◆ Aim a: Copy out the McCovey Project summary word for word.
## Start Passage
Off-shore, North Slope
- Key Features
- Project lies 6 miles east of the Northstar Unit (196 MMBO), 6 miles northeast of the Prudhoe Bay Unit (15.2 BBO), and 11 miles northwest of the Duck Island Unit (585 MMBO).
- Seal Is. OCS-181-1 Well: tested 4,903 BOPD (40 API) in the Sadlerochit Group.
- Reindeer Is. Strat #1 Well: encountered porous Sadlerochit Conglomerate.
- No Name Island #1 Well: had oils shows in the Kingak, Sag River, and Ivishak (Sadlerochit Grp.). DST in the Ivishak flowed 1,263 BWPD.
- Beaufort Sea #54-1/1A Wells: encountered numerous oil shows in a 4,541’ section above basement.
- McCovey #1 Well: encountered excellent quality reservoir sands in the Tertiary Brookian sequence.
- ADL 392145 (12/31/2022)
D.T. Gross 1/30/18
The Donkel/Cade McCovey Project is comprised of a single lease of 967 acres located approximately 11 miles north of the Beaufort Sea shoreline. The project area lies 2 miles north-northeast of Reindeer Island (Midway Islands) in State of Alaska waters with depths between 12 and 15 feet. Numerous fields are located near the Donkel/Cade leasehold with the project being only 6 miles east of the Northstar Unit, 6 miles northeast of the Prudhoe Bay Unit, and 11 miles northwest of the Duck Island Unit (Endicott Field). Additionally, the McCovey Project is 3 miles east-southeast along trend from the extensive 64-lease position held until recently by Shell, ENI, and Repsol.
Prudhoe Bay Field’s cumulative production is 12.2 billion barrels of oil from strata ranging in age from Carboniferous to Cretaceous. The Endicott Field (Duck Island Unit) has produced 471 million barrels of oil primarily from the Mississippian Kekiktik Conglomerate with a contribution from the Lower Triassic Ivishak Formation. The Northstar Field’s cumulative production is 153 MMBO from the Triassic Sag River, Shublik, and Ivishak formations. The lithology at Northstar is comprised of delta-front sandstones and shales of the Ivishak that transition upwards into the shelf deposits of the Shublik and Sag River. The trap is an anticline that is bounded by a fault to the north and which displays structural closure to the east, south, and west.
## End Passage
## Start Input data
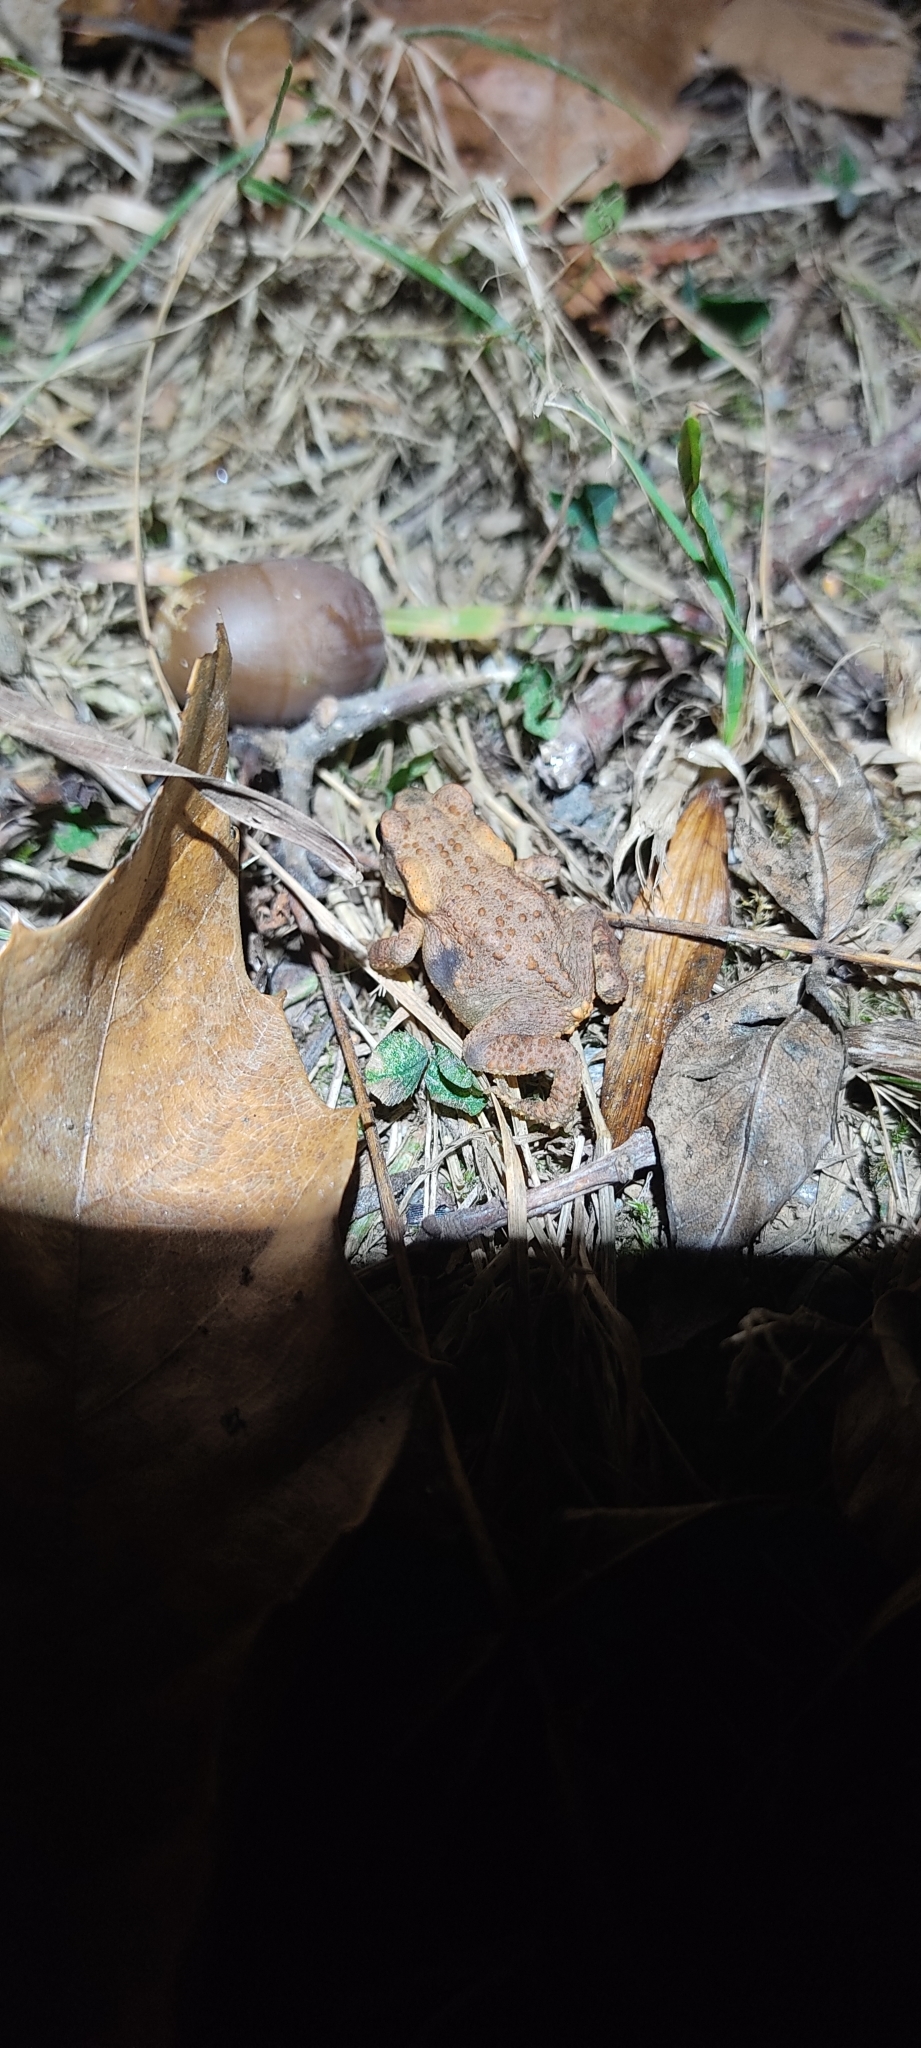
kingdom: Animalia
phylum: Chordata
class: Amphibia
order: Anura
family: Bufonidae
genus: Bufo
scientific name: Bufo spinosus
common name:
## End Input data
◆ Aim b: Please convert the record lines starting with the line containing "order: Anura" and going on through the last line of the records into a Markdown table with the columns Row and Content, leaving out blank lines.

◆ Complete response a:
Off-shore, North Slope
- Key Features
- Project lies 6 miles east of the Northstar Unit (196 MMBO), 6 miles northeast of the Prudhoe Bay Unit (15.2 BBO), and 11 miles northwest of the Duck Island Unit (585 MMBO).
- Seal Is. OCS-181-1 Well: tested 4,903 BOPD (40 API) in the Sadlerochit Group.
- Reindeer Is. Strat #1 Well: encountered porous Sadlerochit Conglomerate.
- No Name Island #1 Well: had oils shows in the Kingak, Sag River, and Ivishak (Sadlerochit Grp.). DST in the Ivishak flowed 1,263 BWPD.
- Beaufort Sea #54-1/1A Wells: encountered numerous oil shows in a 4,541’ section above basement.
- McCovey #1 Well: encountered excellent quality reservoir sands in the Tertiary Brookian sequence.
- ADL 392145 (12/31/2022)
D.T. Gross 1/30/18
The Donkel/Cade McCovey Project is comprised of a single lease of 967 acres located approximately 11 miles north of the Beaufort Sea shoreline. The project area lies 2 miles north-northeast of Reindeer Island (Midway Islands) in State of Alaska waters with depths between 12 and 15 feet. Numerous fields are located near the Donkel/Cade leasehold with the project being only 6 miles east of the Northstar Unit, 6 miles northeast of the Prudhoe Bay Unit, and 11 miles northwest of the Duck Island Unit (Endicott Field). Additionally, the McCovey Project is 3 miles east-southeast along trend from the extensive 64-lease position held until recently by Shell, ENI, and Repsol.
Prudhoe Bay Field’s cumulative production is 12.2 billion barrels of oil from strata ranging in age from Carboniferous to Cretaceous. The Endicott Field (Duck Island Unit) has produced 471 million barrels of oil primarily from the Mississippian Kekiktik Conglomerate with a contribution from the Lower Triassic Ivishak Formation. The Northstar Field’s cumulative production is 153 MMBO from the Triassic Sag River, Shublik, and Ivishak formations. The lithology at Northstar is comprised of delta-front sandstones and shales of the Ivishak that transition upwards into the shelf deposits of the Shublik and Sag River. The trap is an anticline that is bounded by a fault to the north and which displays structural closure to the east, south, and west.

◆ Complete response b:
| Row | Content |
|---|---|
| 1 | order: Anura |
| 2 | family: Bufonidae |
| 3 | genus: Bufo |
| 4 | scientific name: Bufo spinosus |
| 5 | common name: |